Parlando di fatti lontani e dolorosi, è naturale andare al più recente libro di Mieli, La terapia dell’oblio. Contro gli eccessi della memoria. “Terapia dell’oblio – ha messo in guardia il direttore – non come sciatta dimenticanza. Significa invece che solo dopo un certo lasso di tempo, quando le polveri si sono posate e gli animi rasserenati, c’è la capacità di vedere come davvero sono andate le cose, senza voler cercare nel passato le radici dei comportamenti di oggi. Solo in tale momento inizia un’analisi che può essere piena, e soprattutto comincia una comprensione articolata”. Senza che questo significhi, guardando ai Fatti del ’21, “non individuare torti e ragioni. È chiaro che i fascisti avevano torto e chi ad essi si oppose aveva ragione, ma non tutte le cose andarono come facilonamente si è raccontato per anni. Le cose furono più articolate e fu proprio in virtù di questa articolazione che a Sarzana si andò per il verso giusto e che qui la storia poteva cambiare”.
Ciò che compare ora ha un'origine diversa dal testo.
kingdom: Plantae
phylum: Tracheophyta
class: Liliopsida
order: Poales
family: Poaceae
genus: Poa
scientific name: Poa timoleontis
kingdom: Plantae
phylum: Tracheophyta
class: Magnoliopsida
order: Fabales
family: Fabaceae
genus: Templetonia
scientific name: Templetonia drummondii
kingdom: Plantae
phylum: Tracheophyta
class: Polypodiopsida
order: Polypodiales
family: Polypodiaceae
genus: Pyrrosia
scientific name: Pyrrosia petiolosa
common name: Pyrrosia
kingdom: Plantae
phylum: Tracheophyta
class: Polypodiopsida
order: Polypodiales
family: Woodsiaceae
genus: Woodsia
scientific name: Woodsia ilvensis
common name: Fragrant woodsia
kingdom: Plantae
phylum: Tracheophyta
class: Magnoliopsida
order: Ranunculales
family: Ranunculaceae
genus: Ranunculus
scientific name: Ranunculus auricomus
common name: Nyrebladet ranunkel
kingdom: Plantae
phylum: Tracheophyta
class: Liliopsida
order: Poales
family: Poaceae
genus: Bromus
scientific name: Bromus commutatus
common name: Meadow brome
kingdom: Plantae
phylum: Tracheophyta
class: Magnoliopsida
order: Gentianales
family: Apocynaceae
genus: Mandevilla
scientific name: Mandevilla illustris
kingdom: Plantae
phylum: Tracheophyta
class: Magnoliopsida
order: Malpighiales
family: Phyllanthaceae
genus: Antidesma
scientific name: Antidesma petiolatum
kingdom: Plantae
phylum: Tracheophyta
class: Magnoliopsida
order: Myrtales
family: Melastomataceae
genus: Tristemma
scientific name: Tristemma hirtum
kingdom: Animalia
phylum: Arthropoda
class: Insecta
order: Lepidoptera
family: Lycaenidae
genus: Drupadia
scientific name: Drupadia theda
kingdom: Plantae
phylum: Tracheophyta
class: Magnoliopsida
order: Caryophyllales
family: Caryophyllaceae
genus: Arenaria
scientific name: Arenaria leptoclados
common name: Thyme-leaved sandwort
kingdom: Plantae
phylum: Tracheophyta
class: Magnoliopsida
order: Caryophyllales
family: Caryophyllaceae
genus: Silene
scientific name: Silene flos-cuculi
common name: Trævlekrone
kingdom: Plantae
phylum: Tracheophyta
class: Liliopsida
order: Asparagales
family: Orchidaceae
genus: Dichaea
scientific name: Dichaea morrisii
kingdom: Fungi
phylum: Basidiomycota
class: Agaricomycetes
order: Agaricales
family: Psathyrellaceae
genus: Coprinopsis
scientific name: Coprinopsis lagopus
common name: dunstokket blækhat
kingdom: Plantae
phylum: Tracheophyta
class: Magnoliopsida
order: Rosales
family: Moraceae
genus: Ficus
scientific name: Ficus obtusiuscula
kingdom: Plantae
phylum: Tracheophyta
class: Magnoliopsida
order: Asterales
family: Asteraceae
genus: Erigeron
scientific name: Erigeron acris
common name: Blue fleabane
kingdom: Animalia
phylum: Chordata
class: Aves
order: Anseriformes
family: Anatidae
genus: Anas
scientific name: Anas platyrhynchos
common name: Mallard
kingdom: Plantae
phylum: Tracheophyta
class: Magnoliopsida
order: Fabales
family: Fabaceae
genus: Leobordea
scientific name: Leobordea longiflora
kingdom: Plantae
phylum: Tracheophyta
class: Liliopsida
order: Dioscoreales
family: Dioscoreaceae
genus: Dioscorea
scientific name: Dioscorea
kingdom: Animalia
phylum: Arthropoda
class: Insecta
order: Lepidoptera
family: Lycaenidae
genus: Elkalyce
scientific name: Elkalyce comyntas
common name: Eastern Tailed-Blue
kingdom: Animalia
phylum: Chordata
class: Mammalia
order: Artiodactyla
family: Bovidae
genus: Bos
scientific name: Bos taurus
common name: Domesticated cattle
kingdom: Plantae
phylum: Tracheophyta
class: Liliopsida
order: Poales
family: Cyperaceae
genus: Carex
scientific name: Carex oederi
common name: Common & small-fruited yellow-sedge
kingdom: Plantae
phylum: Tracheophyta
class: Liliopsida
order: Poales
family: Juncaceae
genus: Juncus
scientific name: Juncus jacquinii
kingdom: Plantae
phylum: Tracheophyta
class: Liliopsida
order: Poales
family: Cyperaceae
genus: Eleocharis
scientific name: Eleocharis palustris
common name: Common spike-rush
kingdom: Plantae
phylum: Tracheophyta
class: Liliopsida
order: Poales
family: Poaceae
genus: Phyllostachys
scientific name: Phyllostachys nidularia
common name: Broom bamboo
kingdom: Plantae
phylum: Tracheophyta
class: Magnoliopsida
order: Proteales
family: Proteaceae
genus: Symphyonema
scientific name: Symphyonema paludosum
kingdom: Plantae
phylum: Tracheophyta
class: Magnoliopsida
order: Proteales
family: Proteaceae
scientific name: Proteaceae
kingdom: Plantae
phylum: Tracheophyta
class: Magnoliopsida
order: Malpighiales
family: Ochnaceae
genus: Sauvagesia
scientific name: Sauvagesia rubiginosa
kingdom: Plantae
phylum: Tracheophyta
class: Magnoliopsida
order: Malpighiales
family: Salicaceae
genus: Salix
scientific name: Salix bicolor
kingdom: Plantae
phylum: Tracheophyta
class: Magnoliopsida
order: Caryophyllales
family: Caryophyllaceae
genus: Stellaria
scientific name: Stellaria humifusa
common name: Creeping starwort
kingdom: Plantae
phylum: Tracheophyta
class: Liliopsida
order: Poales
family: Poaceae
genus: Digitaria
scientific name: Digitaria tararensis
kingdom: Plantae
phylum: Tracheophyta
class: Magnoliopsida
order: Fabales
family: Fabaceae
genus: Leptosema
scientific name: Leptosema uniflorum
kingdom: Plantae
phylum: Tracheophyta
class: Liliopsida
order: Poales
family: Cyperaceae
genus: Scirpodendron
Quindi – prima di una coda dedicata all’attualità – una panoramica su alcuni protagonisti dei Fatti. Renato Ricci, “il ras di Carrara, che portava con sé una sintesi tra fascismo e dannunzianesimo, più tesa verso Dannunzio. Per liberarlo chiamarono fascisti da tutto il circondario e questo dimostra la povertà del fascismo in quel frangente: anche oggi, se una forza politica deve fare venire militanti da fuori in modo che la popolazione non li riconosca o punisca, è una prova di debolezza, debolezza che a Sarzana i socialisti seppero cogliere”. Poi il capo spedizione Amerigo Dumini, “un avventuriero, organizzatore del rapimento e dell’uccisione di Matteotti, ricattatore di Mussolini, che ne aveva paura”. Un ritratto del capitano Guido Jurgens, alla guida dei carabinieri che bloccarono i fascisti alla stazione ferroviaria: “Se in Italia tutte le autorità pubbliche si fossero comportate come lui, se nel ’22 il re non avesse ceduto e l’esercito si fosse opposto alla Marcia su Roma, le cose sarebbero potute andare in altro modo. E Jurgens è stato uno di quei rarissimi uomini che nella storia sono capaci, nel momento decisivo, di dire parole di verità. Sulla ricostruzione degli avvenimenti sarzanesi diede rispose veritiere, sgradite, e le diede subito, in diretta, e questo gli costerà. In genere invece le risposte veritiere arrivano dopo, guardiamo ad esempio il G8 di Genova: sono arrivate dieci, quindici anni più tardi”. Quindi l’allora sindaco socialista Pietro Arnaldo Terzi, che pagherà la ferma fede antifascista con la deportazione e la morte in Germania, nel ’44: “Un socialista radicale ma allo stesso tempo molto politico. Tutti riconoscevano la sua autorevolezza. Un personaggio sacro della storia patria, poco conosciuto, poco studiato e poco omaggiato, tranne ovviamente qui a Sarzana. Non è ben presente nei nostri libri. Un uomo di cui bisognerebbe parlare alzandosi sempre in piedi”.